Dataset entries

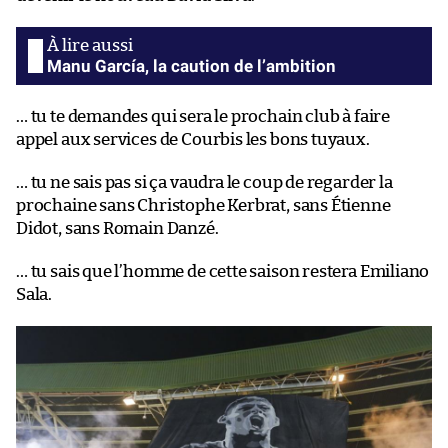
Manu García, la caution de l’ambition
… tu te demandes qui sera le prochain club à faire
appel aux services de Courbis les bons tuyaux.
… tu ne sais pas si ça vaudra le coup de regarder la
prochaine sans Christophe Kerbrat, sans Étienne
Didot, sans Romain Danzé.
… tu sais que l’homme de cette saison restera Emiliano
Sala.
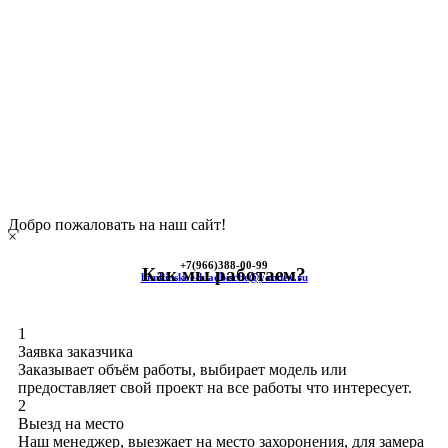
Добро пожаловать на наш сайт!
×
+7(966)
388-00-99
Как мы работаем?
himkinskoe-kladbische@yandex.ru
1
Заявка заказчика
Заказывает объём работы, выбирает модель или
предоставляет свой проект на все работы что интересует.
2
Выезд на место
Наш менеджер, выезжает на место захоронения, для замера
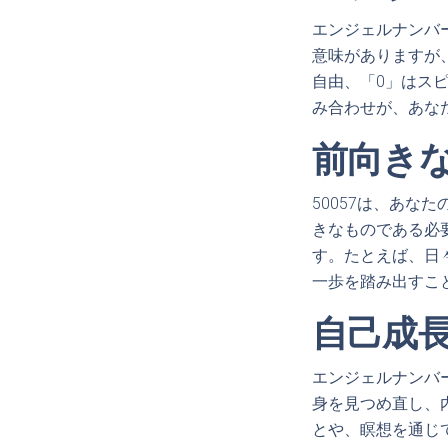
エンジェルナンバ
意味がありますが
自由、「0」はス
み合わせが、あな
前向き
50057は、あ
きなものである必
す。たとえば、日
一歩を踏み出すこ
自己成
エンジェルナンバ
身を見つめ直し、
とや、瞑想を通じ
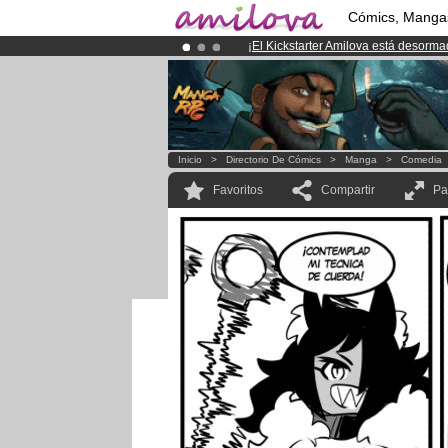
Cómics, Manga
¡
El Kickstarter Amilova está desorm
¡Conviertete en Premium por
3.95 e
¡Ya tenemos 100000
miembros
y 10
Inicio
>
Directorio De Cómics
>
Manga
>
Comedia
Favoritos
Compartir
Pa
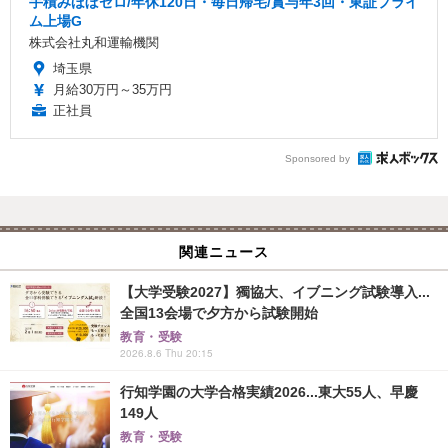
手積みほぼゼロ/年休120日・毎日帰宅/賞与年3回・東証プライ
ム上場G
株式会社丸和運輸機関
埼玉県
月給30万円～35万円
正社員
Sponsored by
関連ニュース
【大学受験2027】獨協大、イブニング試験導入...
全国13会場で夕方から試験開始
教育・受験
2026.8.6 Thu 20:15
行知学園の大学合格実績2026...東大55人、早慶
149人
教育・受験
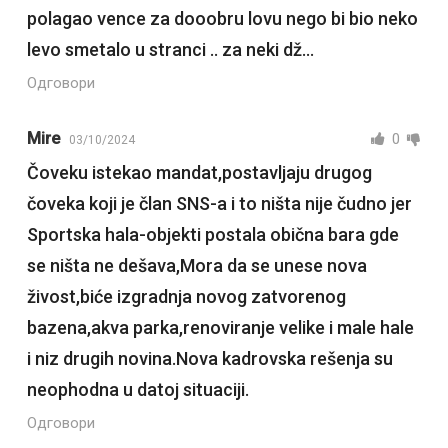
polagao vence za dooobru lovu nego bi bio neko
levo smetalo u stranci .. za neki dž…
Одговори
Mire
0
03/10/2024
Čoveku istekao mandat,postavljaju drugog
čoveka koji je član SNS-a i to ništa nije čudno jer
Sportska hala-objekti postala obična bara gde
se ništa ne dešava,Mora da se unese nova
živost,biće izgradnja novog zatvorenog
bazena,akva parka,renoviranje velike i male hale
i niz drugih novina.Nova kadrovska rešenja su
neophodna u datoj situaciji.
Одговори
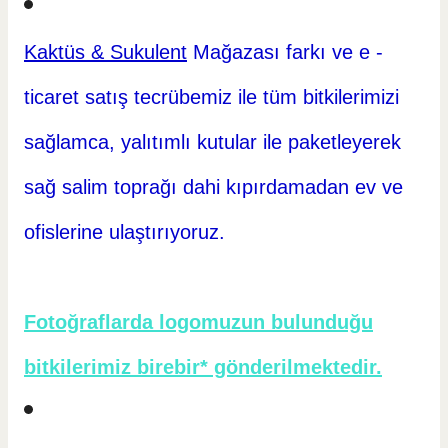
Kaktüs & Sukulent
Mağazası farkı ve e -
ticaret
satış tecrübemiz ile tüm bitkilerimizi
sağlamca, yalıtımlı kutular ile paketleyerek
sağ salim toprağı dahi kıpırdamadan ev ve
ofislerine ulaştırıyoruz.
Fotoğraflarda logomuzun bulunduğu
bitkilerimiz birebir* gönderilmektedir.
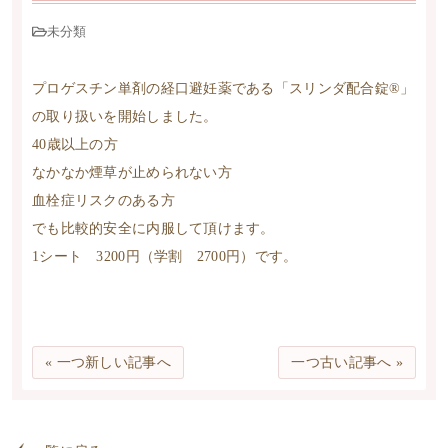
未分類
プロゲスチン単剤の経口避妊薬である「スリンダ配合錠®」
の取り扱いを開始しました。
40歳以上の方
なかなか煙草が止められない方
血栓症リスクのある方
でも比較的安全に内服して頂けます。
1シート 3200円（学割 2700円）です。
« 一つ新しい記事へ
一つ古い記事へ »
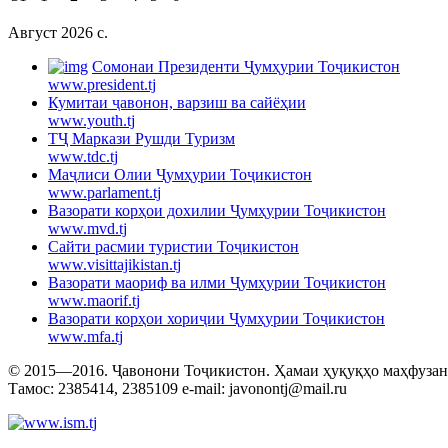
Август 2026 c.
Cомонаи Президенти Ҷумҳурии Тоҷикистон
www.president.tj
Кумитаи ҷавонон, варзиш ва сайёҳии
www.youth.tj
ТҶ Маркази Рушди Туризм
www.tdc.tj
Маҷлиси Олии Ҷумҳурии Тоҷикистон
www.parlament.tj
Вазорати корҳои дохилии Ҷумҳурии Тоҷикистон
www.mvd.tj
Сайти расмии туристии Тоҷикистон
www.visittajikistan.tj
Вазорати маориф ва илми Ҷумҳурии Тоҷикистон
www.maorif.tj
Вазорати корҳои хориҷии Ҷумҳурии Тоҷикистон
www.mfa.tj
© 2015—2016. Ҷавонони Тоҷикистон. Ҳамаи ҳуқуқҳо маҳфузанд.
Тамос: 2385414, 2385109 e-mail: javonontj@mail.ru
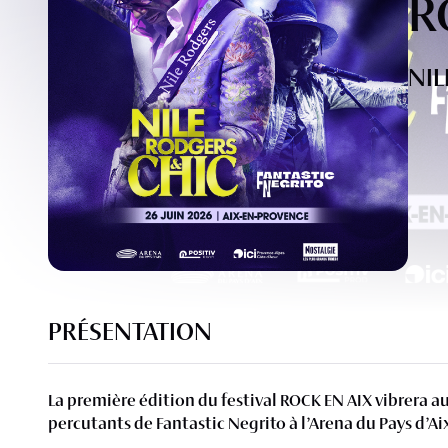
R
NIL
PRÉSENTATION
La première édition du festival ROCK EN AIX vibrera a
percutants de Fantastic Negrito à l’Arena du Pays d’Ai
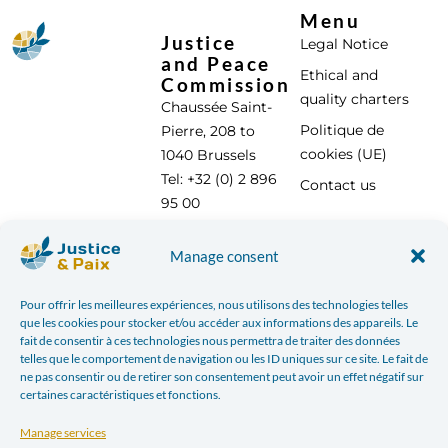
Menu
Justice
Legal Notice
and Peace
Ethical and
Commission
quality charters
Chaussée Saint-
Politique de
Pierre, 208 to
cookies (UE)
1040 Brussels
Tel: +32 (0) 2 896
Contact us
95 00
info@justicepaix.be
Manage consent
Pour offrir les meilleures expériences, nous utilisons des technologies telles
With the support of :
que les cookies pour stocker et/ou accéder aux informations des appareils. Le
fait de consentir à ces technologies nous permettra de traiter des données
telles que le comportement de navigation ou les ID uniques sur ce site. Le fait de
ne pas consentir ou de retirer son consentement peut avoir un effet négatif sur
certaines caractéristiques et fonctions.
Manage services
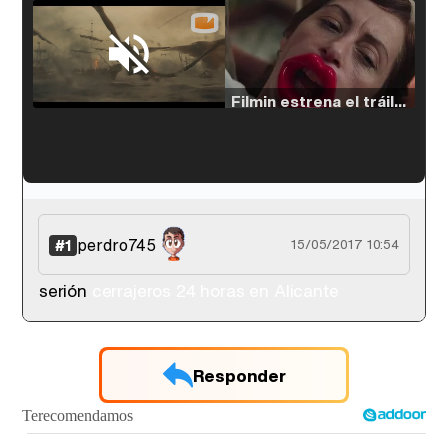
Loaded
:
33.30%
/
Unmute
Filmin estrena el tráiler de 'Millennial Mal', su nueva comedia universitaria de la mano de Lorena Iglesias
'120 Minutos' celebra sus 2.000 programas en Telemadrid con un vídeo del día a día en la redacción
perdro745
#1
15/05/2017 10:54
serión
cerrajeros 24 horas en Alicante
Tráiler de '33 días', la nueva serie de Atresplayer con Julián Villagrán y José Manuel Poga
Responder
Tráiler en catalán de 'Ravalear', la nueva serie de HBO Max sobre los fondos buitre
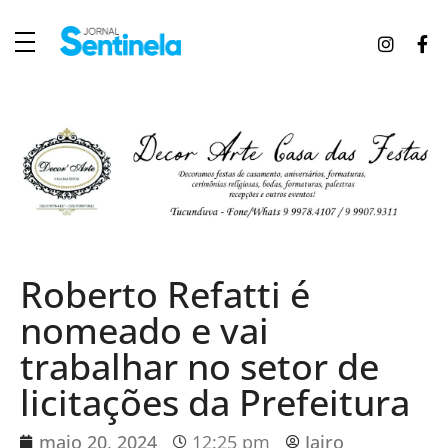
J
ornal Sentinela
Fique atualizado com as notícias de Tucunduva, Tuparendi, Novo Machado e Porto Mauá.
Roberto Refatti é
nomeado e vai
trabalhar no setor de
licitações da Prefeitura
maio 20, 2024
12:25 pm
Jairo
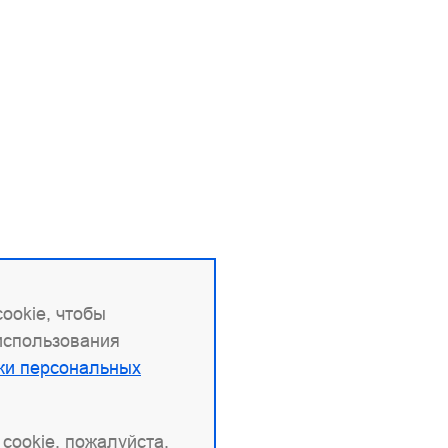
ookie, чтобы
 использования
ки персональных
cookie, пожалуйста,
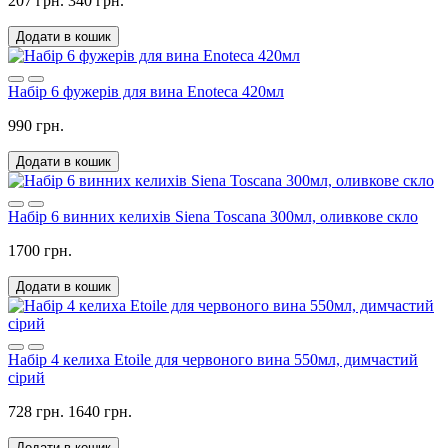
207 грн.
340 грн.
Додати в кошик
Набір 6 фужерів для вина Enoteca 420мл
990 грн.
Додати в кошик
Набір 6 винних келихів Siena Toscana 300мл, оливкове скло
1700 грн.
Додати в кошик
Набір 4 келиха Etoile для червоного вина 550мл, димчастий
сірий
728 грн.
1640 грн.
Додати в кошик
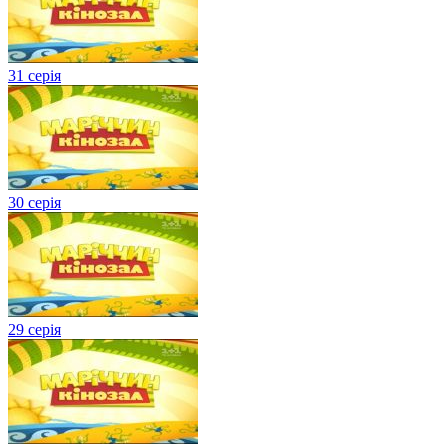
31 серія
30 серія
29 серія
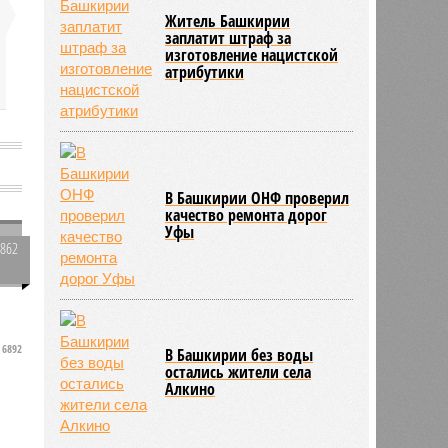
Житель Башкирии
заплатит штраф за
изготовление нацистской
атрибутики
В Башкирии ОНФ проверил
качество ремонта дорог
Уфы
2862
0
6892
В Башкирии без воды
остались жители села
Алкино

**Directions for this task**
Could you please write out exactly the lines from the start of the entries above through the line that holds "čoveka koji je", both included, with no pictures?

**Written solution**
Manu García, la caution de l’ambition
… tu te demandes qui sera le prochain club à faire
appel aux services de Courbis les bons tuyaux.
… tu ne sais pas si ça vaudra le coup de regarder la
prochaine sans Christophe Kerbrat, sans Étienne
Didot, sans Romain Danzé.
… tu sais que l’homme de cette saison restera Emiliano
Sala.
Добро пожаловать на наш сайт!
×
+7(966)
388-00-99
Как мы работаем?
himkinskoe-kladbische@yandex.ru
1
Заявка заказчика
Заказывает объём работы, выбирает модель или
предоставляет свой проект на все работы что интересует.
2
Выезд на место
Наш менеджер, выезжает на место захоронения, для замера
エンジェルナンバ
意味がありますが
自由、「0」はス
み合わせが、あな
前向き
50057は、あ
きなものである必
す。たとえば、日
一歩を踏み出すこ
自己成
エンジェルナンバ
身を見つめ直し、
とや、瞑想を通じ
Cómics, Manga
¡
El Kickstarter Amilova está desorm
¡Conviertete en Premium por
3.95 e
¡Ya tenemos 100000
miembros
y 10
Inicio
>
Directorio De Cómics
>
Manga
>
Comedia
Favoritos
Compartir
Pa
手積みほぼゼロ/年休120日・毎日帰宅/賞与年3回・東証プライ
ム上場G
株式会社丸和運輸機関
埼玉県
月給30万円～35万円
正社員
Sponsored by
関連ニュース
【大学受験2027】獨協大、イブニング試験導入...
全国13会場で夕方から試験開始
教育・受験
2026.8.6 Thu 20:15
行知学園の大学合格実績2026...東大55人、早慶
149人
教育・受験
polagao vence za dooobru lovu nego bi bio neko
levo smetalo u stranci .. za neki dž…
Одговори
Mire
0
03/10/2024
Čoveku istekao mandat,postavljaju drugog
čoveka koji je član SNS-a i to ništa nije čudno jer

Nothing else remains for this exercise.